# Description of the task
List each line of the listing below that contains the word "Outline".

# Input for this task
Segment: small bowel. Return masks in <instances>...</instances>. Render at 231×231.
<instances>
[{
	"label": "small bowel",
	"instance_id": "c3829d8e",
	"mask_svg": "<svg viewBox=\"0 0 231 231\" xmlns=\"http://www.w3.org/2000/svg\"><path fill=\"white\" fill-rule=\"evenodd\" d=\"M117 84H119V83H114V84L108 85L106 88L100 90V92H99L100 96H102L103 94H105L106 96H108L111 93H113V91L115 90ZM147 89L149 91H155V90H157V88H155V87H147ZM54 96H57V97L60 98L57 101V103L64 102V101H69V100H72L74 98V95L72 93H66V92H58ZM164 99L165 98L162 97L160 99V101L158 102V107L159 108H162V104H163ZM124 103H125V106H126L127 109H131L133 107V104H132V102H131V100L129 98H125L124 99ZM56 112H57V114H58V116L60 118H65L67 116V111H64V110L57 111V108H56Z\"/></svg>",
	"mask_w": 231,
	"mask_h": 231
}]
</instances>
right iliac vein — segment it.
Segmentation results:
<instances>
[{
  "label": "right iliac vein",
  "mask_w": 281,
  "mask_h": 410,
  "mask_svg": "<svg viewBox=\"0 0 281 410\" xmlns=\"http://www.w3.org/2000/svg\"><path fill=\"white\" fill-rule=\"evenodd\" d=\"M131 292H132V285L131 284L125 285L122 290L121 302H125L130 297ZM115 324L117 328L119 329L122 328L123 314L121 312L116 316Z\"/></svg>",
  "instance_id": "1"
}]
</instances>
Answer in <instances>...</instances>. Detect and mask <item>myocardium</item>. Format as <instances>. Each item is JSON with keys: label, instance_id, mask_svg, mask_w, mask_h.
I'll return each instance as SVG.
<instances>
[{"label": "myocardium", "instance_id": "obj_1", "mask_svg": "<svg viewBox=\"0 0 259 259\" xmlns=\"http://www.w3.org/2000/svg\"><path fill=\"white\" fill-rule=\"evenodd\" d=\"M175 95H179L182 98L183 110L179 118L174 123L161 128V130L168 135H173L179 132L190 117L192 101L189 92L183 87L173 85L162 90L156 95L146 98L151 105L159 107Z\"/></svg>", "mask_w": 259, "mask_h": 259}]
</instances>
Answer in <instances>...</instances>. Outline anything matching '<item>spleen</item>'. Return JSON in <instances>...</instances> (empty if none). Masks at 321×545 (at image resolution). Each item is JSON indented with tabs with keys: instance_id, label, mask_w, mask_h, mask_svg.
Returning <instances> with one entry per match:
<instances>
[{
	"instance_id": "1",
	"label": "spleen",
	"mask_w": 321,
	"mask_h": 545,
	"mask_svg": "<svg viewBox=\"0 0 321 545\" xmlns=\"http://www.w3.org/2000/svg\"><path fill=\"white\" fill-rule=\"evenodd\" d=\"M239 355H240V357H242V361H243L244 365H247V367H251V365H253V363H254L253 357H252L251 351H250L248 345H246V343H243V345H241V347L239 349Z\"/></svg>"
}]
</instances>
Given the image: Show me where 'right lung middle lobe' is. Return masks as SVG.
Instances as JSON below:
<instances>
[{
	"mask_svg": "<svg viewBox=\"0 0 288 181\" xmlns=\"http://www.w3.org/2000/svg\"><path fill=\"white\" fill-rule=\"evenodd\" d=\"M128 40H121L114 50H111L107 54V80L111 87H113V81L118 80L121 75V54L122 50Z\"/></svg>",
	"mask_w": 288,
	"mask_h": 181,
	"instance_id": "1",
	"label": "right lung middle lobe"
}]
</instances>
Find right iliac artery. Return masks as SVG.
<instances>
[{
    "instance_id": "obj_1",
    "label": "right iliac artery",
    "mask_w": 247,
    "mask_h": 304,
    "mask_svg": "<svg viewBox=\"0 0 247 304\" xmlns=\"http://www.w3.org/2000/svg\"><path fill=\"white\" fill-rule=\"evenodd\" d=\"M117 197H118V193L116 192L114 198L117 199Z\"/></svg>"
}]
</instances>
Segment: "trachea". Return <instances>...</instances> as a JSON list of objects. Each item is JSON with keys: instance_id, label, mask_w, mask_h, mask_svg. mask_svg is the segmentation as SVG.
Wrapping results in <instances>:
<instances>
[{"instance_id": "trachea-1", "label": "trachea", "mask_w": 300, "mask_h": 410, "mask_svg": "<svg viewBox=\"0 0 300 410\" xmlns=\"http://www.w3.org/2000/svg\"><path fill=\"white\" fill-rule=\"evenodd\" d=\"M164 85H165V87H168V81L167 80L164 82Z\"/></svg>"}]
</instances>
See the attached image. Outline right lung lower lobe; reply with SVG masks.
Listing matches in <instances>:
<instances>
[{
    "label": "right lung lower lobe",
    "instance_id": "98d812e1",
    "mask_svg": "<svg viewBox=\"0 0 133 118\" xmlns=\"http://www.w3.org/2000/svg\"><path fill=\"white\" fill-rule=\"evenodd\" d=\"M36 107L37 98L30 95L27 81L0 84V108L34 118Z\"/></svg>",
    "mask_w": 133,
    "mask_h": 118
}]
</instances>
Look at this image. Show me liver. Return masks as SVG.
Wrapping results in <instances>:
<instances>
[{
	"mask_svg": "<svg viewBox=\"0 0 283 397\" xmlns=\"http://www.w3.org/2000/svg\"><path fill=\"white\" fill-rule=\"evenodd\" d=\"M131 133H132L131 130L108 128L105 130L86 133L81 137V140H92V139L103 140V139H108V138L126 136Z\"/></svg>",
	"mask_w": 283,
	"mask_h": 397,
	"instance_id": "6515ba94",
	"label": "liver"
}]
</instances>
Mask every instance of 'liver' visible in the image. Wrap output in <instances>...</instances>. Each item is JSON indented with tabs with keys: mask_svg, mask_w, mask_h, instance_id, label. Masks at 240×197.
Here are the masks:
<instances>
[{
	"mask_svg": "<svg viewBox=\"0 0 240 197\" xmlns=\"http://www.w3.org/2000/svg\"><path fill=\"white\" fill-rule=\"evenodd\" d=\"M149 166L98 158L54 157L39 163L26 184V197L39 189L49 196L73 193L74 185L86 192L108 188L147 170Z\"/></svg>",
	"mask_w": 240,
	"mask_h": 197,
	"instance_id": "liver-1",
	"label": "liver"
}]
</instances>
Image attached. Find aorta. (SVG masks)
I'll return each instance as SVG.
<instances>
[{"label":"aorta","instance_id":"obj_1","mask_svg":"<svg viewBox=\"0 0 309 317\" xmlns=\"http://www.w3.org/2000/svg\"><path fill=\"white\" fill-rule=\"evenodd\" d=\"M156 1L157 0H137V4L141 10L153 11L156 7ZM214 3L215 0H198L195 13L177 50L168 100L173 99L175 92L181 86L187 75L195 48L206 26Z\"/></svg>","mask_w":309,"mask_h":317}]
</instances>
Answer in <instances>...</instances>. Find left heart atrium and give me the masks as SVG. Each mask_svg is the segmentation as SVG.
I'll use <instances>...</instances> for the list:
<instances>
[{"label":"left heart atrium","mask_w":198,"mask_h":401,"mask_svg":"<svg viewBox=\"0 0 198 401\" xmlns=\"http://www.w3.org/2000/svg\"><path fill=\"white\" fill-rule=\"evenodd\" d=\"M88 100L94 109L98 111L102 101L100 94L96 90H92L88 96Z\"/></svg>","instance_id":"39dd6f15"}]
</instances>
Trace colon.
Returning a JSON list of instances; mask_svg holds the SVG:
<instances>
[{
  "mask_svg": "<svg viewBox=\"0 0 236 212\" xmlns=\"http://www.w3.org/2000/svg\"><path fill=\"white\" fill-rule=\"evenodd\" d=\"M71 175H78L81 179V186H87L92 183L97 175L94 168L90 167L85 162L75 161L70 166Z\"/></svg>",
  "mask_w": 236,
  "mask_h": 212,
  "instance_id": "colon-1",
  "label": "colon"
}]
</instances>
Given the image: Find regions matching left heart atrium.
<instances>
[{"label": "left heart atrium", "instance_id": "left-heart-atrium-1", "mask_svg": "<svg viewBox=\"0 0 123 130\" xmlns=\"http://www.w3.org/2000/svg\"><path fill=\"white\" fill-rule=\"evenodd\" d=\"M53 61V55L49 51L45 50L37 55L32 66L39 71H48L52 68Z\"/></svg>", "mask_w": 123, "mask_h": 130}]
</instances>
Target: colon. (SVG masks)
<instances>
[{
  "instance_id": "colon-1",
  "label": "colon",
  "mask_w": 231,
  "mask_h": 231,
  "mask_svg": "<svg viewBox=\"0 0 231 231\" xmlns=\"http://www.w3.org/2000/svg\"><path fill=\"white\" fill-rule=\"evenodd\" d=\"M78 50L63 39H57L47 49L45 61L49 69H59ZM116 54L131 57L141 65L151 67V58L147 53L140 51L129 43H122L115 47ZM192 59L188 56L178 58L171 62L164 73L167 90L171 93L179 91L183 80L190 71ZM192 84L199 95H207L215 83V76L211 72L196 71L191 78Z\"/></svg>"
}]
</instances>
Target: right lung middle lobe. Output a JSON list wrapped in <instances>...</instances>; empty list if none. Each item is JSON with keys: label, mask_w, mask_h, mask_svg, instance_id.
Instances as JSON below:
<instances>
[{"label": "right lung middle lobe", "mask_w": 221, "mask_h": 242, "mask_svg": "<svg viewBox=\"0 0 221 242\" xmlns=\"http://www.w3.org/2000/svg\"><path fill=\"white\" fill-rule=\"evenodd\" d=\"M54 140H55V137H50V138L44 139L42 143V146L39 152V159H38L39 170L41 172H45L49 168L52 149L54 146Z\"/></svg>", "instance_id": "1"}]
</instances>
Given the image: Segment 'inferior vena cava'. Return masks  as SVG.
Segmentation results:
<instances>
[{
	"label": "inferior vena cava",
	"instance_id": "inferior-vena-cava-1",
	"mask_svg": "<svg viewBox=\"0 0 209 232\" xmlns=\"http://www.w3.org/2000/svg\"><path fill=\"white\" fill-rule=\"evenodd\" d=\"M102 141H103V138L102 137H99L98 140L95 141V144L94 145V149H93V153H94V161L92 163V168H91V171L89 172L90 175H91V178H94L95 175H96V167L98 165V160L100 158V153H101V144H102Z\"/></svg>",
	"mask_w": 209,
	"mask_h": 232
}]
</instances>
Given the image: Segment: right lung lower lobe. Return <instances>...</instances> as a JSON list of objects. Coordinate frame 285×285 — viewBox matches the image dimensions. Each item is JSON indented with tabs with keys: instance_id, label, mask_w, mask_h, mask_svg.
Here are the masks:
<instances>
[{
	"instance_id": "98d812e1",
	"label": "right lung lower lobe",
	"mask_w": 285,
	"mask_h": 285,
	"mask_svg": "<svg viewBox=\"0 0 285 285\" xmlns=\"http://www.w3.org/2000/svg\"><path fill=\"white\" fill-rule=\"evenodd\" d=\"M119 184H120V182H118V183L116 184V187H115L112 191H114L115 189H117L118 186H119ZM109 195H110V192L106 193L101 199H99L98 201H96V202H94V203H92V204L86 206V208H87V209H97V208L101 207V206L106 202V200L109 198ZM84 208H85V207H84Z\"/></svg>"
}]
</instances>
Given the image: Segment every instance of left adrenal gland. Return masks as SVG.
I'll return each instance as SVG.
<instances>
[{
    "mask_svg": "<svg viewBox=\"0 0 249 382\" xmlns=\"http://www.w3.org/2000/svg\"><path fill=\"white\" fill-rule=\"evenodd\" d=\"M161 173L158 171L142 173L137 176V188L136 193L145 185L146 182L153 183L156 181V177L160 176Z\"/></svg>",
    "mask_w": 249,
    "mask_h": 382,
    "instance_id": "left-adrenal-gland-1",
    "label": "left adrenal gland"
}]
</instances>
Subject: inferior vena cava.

# The answer
Answer in <instances>...</instances>. Outline anything matching '<item>spleen</item>'. Return JSON in <instances>...</instances> (empty if none). Masks at 321×545 (at image resolution). Each item is JSON indented with tabs with keys: instance_id, label, mask_w, mask_h, mask_svg.
See the attached image. Outline right lung lower lobe; reply with SVG masks.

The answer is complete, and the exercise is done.